Find value of $k$ for which $\displaystyle f(x)=\int^{\pi}_{0}|\sin x-kx|$ is minimum where $0<k<1$.

My Try: $$f(x) = \int^{\alpha}_{0}|\sin x-kx|dx+\int^{\pi}_{\alpha}|\sin x-kx|dx$$ Where $0<\alpha <\pi$

$$f(x) = \int^{\alpha}_{0}(\sin x-kx)dx+\int^{\pi}_{\alpha}(kx-\sin x)dx$$

$$ = 1-\cos \alpha-\frac{k\alpha^2}{2}+\frac{k\pi^2}{2}-1-\frac{k\alpha^2}{2}-\cos \alpha$$

$$f(\alpha)=k\frac{\pi^2}{2}-k\alpha^2-2\cos \alpha$$

for maximum or minimum $k'(\alpha) = 2k\alpha+2\sin \alpha=0$ and $k''(\alpha)=2k+2\cos \alpha$

could some help me how to solve it, thanks

Answer 1

You are on the right track. Note that $f$ is a function of $k\in(0,1)$, $$f(k)=\int^{\pi}_{0}|\sin x-kx|dx=k\frac{\pi^2}{2}-k\alpha(k)^2-2\cos(\alpha(k))$$ where $\alpha(k)$ is the unique point in $(0,\pi]$ such that $\sin(\alpha)=k\alpha$. Hence $$\begin{align} f'(k)&=\frac{\pi^2}{2}-\alpha(k)^2-2k\alpha(k)\alpha'(k)+2\sin(\alpha(k))\alpha'(k)\\&=\frac{\pi^2}{2}-\alpha(k)^2-2k\alpha(k)\alpha'(k)+2k\alpha(k)\alpha'(k)=\frac{\pi^2}{2}-\alpha(k)^2.\end{align}$$ We have that $\alpha(k)$ is strictly decreasing from $\alpha(0)=\pi$ to $\alpha(1^-)=0^+$. Let $\alpha_0=\pi/\sqrt{2}$, and $k_0=\sin(\alpha_0)/\alpha_0\approx 0.3582\in (0,1)$ then $f'(k_0)=0$, $f'(k)<0$ in $(0,k_0)$ and $f'(k)>0$ in $(k_0,1)$, which means that the minimum of $f$ is attained at $k_0$.

Answer 2

You have your relations mixed up.
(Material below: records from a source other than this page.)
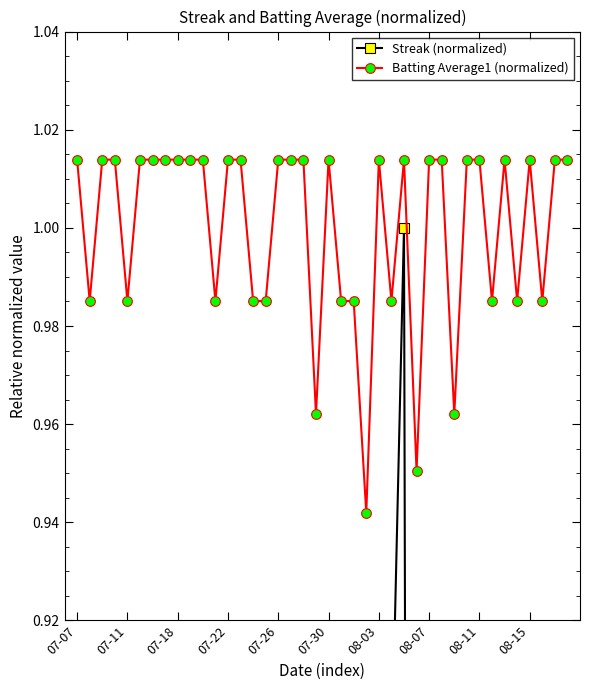

What are all the series names shown in the legend?

Streak (normalized), Batting Average1 (normalized)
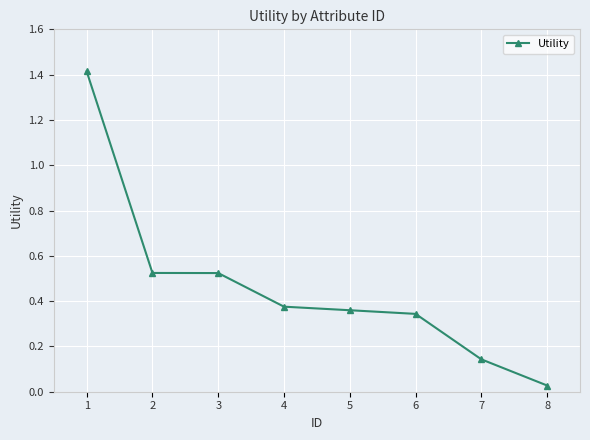

What is the sum of all values?

3.7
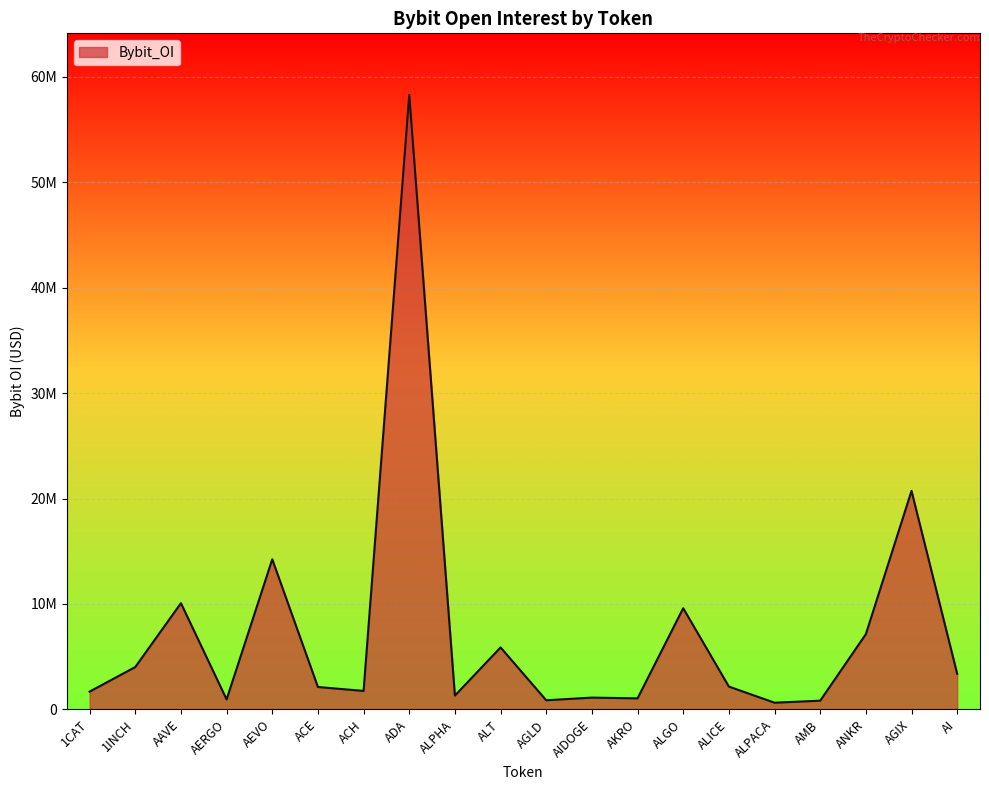

Does the chart display data point markers on the line(s)?

No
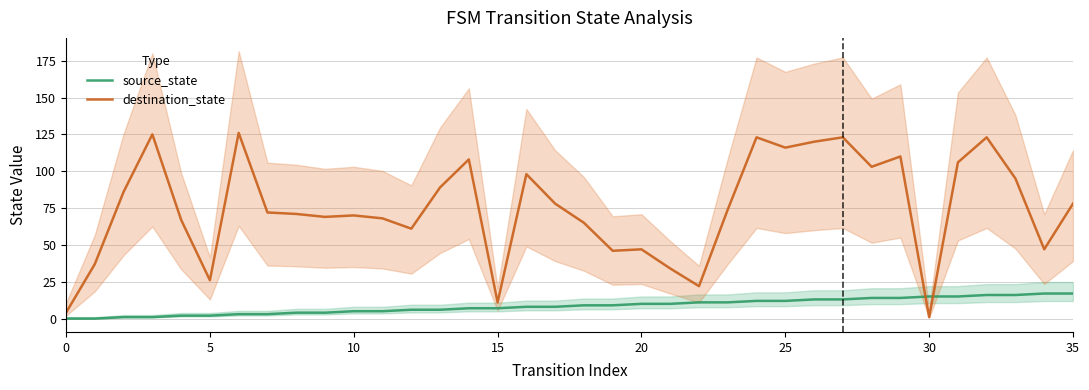

How many intersections are there between source_state and destination_state?

2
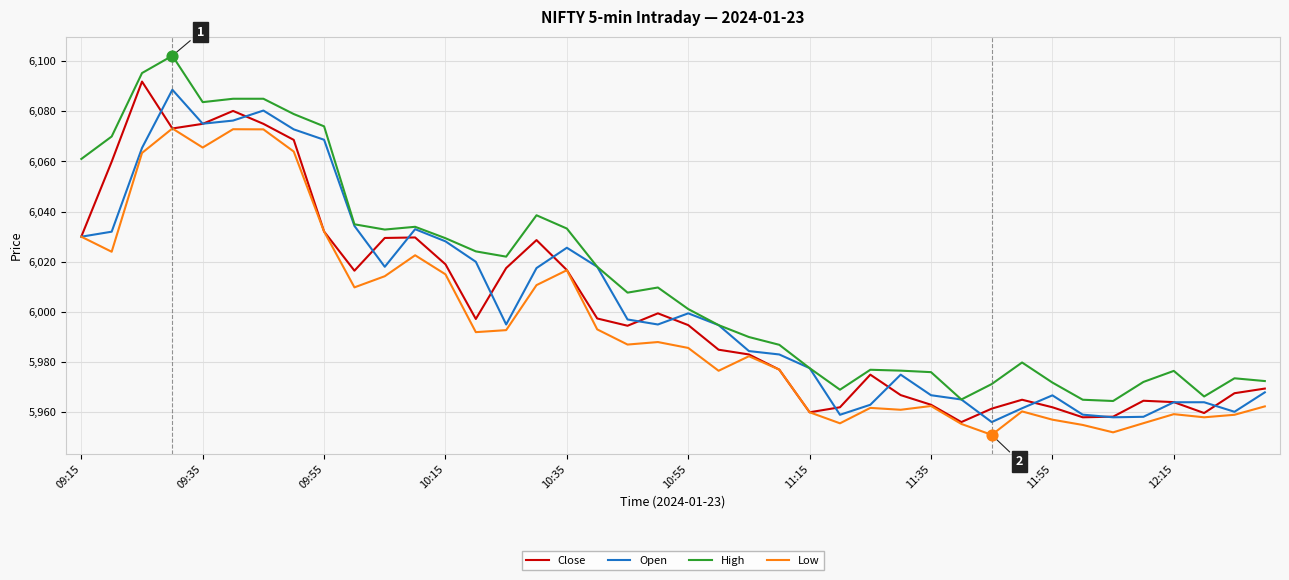

What are all the series names shown in the legend?

Close, Open, High, Low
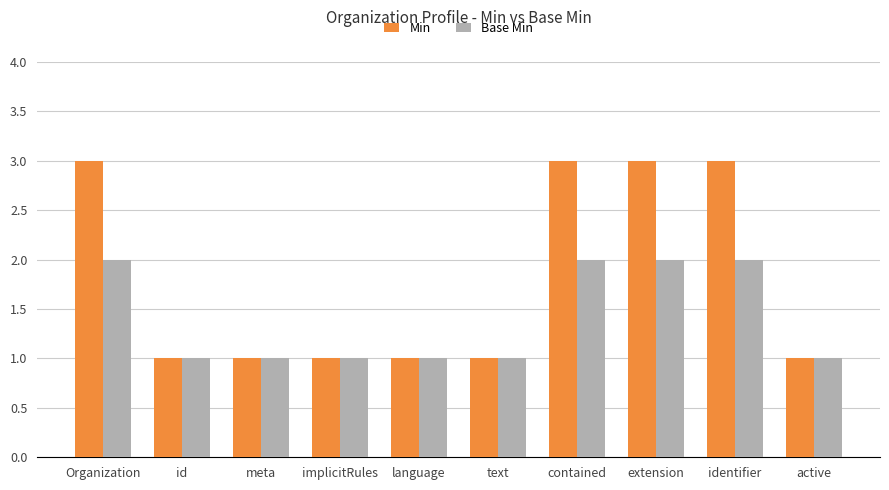

What position from the left is meta?

3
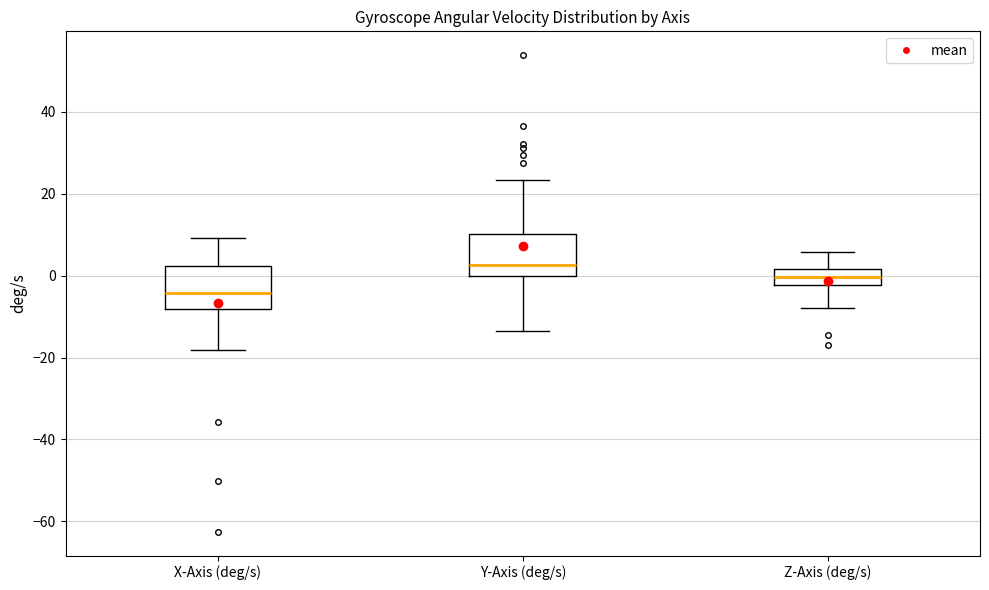

Where does the upper whisker of the box for Z-Axis (deg/s) end on the y-axis? The values are not printed on the chart, so give them approximately, as read against the axis.

6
The integral is a function of $k$

$$ f(k) = k\left(\frac{\pi^2}{2}-\alpha^2\right) - 2\cos\alpha $$

where $\alpha(k)$ satisfies $\sin\alpha - k\alpha = 0$

Now we can minimize $f(k)$, keeping in mind that $\alpha$ also depends on $k$ $$ \begin{align} f'(k) &= \frac{\pi^2}{2} - \alpha^2 - 2k\alpha \frac{d\alpha}{dk} + 2\sin\alpha \frac{d\alpha}{dk} \\ &= \frac{\pi^2}{2} - \alpha^2 + 2(\sin\alpha-k\alpha) \frac{d\alpha}{dk} \\ &= \frac{\pi^2}{2} - \alpha^2 \end{align} $$

$f'(k) = 0$ when $\alpha = \dfrac{\pi}{\sqrt{2}}$ or $k = \dfrac{\sin\alpha}{\alpha} \approx 0.358 $

If you want to go further and show that this is indeed a minimum and not a maximum, we can apply the second derivative test $$ f''(k) = -2\alpha\frac{d\alpha}{dk} $$

then using implicit differentiation on the original relation we have $$ \cos\alpha\frac{d\alpha}{dk} - \alpha - k\frac{d\alpha}{dk} = 0 $$ $$ \frac{d\alpha}{dk} = \frac{\alpha}{\cos\alpha-k} $$

Thus $$ f''(k) = \frac{2\alpha^2}{k-\cos\alpha} = \frac{2\alpha^3}{\sin\alpha-\alpha\cos\alpha} $$

You can check that this is positive for $\alpha=\dfrac{\pi}{\sqrt{2}}$